## Your goal:
Reproduce the records below word for word.

## Material for this task:
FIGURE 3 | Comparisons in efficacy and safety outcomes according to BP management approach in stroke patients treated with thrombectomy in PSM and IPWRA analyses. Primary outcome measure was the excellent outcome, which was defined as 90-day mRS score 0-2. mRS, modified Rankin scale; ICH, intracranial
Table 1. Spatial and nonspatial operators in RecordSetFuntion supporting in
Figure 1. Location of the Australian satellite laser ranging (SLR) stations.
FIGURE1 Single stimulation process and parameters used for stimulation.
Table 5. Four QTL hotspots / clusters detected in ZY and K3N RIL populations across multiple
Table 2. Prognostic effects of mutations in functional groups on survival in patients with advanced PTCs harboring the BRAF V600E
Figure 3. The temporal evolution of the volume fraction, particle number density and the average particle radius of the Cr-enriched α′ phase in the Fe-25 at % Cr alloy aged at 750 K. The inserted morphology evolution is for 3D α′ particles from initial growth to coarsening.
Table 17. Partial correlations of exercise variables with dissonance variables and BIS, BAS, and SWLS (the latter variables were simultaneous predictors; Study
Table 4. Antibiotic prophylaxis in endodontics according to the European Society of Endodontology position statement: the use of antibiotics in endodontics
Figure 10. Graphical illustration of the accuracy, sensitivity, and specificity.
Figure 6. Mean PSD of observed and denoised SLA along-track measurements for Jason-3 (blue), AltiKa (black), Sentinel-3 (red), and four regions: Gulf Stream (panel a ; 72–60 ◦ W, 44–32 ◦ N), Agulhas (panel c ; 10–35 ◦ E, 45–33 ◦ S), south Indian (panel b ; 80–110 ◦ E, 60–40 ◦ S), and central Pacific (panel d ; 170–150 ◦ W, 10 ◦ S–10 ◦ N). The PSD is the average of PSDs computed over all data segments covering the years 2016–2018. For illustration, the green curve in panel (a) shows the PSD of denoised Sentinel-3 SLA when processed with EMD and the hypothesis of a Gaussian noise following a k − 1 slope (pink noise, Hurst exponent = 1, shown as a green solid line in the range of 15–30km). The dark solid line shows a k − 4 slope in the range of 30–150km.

## Exercise output:
FIGURE 3 | Comparisons in efficacy and safety outcomes according to BP management approach in stroke patients treated with thrombectomy in PSM and IPWRA analyses. Primary outcome measure was the excellent outcome, which was defined as 90-day mRS score 0-2. mRS, modified Rankin scale; ICH, intracranial
Table 1. Spatial and nonspatial operators in RecordSetFuntion supporting in
Figure 1. Location of the Australian satellite laser ranging (SLR) stations.
FIGURE1 Single stimulation process and parameters used for stimulation.
Table 5. Four QTL hotspots / clusters detected in ZY and K3N RIL populations across multiple
Table 2. Prognostic effects of mutations in functional groups on survival in patients with advanced PTCs harboring the BRAF V600E
Figure 3. The temporal evolution of the volume fraction, particle number density and the average particle radius of the Cr-enriched α′ phase in the Fe-25 at % Cr alloy aged at 750 K. The inserted morphology evolution is for 3D α′ particles from initial growth to coarsening.
Table 17. Partial correlations of exercise variables with dissonance variables and BIS, BAS, and SWLS (the latter variables were simultaneous predictors; Study
Table 4. Antibiotic prophylaxis in endodontics according to the European Society of Endodontology position statement: the use of antibiotics in endodontics
Figure 10. Graphical illustration of the accuracy, sensitivity, and specificity.
Figure 6. Mean PSD of observed and denoised SLA along-track measurements for Jason-3 (blue), AltiKa (black), Sentinel-3 (red), and four regions: Gulf Stream (panel a ; 72–60 ◦ W, 44–32 ◦ N), Agulhas (panel c ; 10–35 ◦ E, 45–33 ◦ S), south Indian (panel b ; 80–110 ◦ E, 60–40 ◦ S), and central Pacific (panel d ; 170–150 ◦ W, 10 ◦ S–10 ◦ N). The PSD is the average of PSDs computed over all data segments covering the years 2016–2018. For illustration, the green curve in panel (a) shows the PSD of denoised Sentinel-3 SLA when processed with EMD and the hypothesis of a Gaussian noise following a k − 1 slope (pink noise, Hurst exponent = 1, shown as a green solid line in the range of 15–30km). The dark solid line shows a k − 4 slope in the range of 30–150km.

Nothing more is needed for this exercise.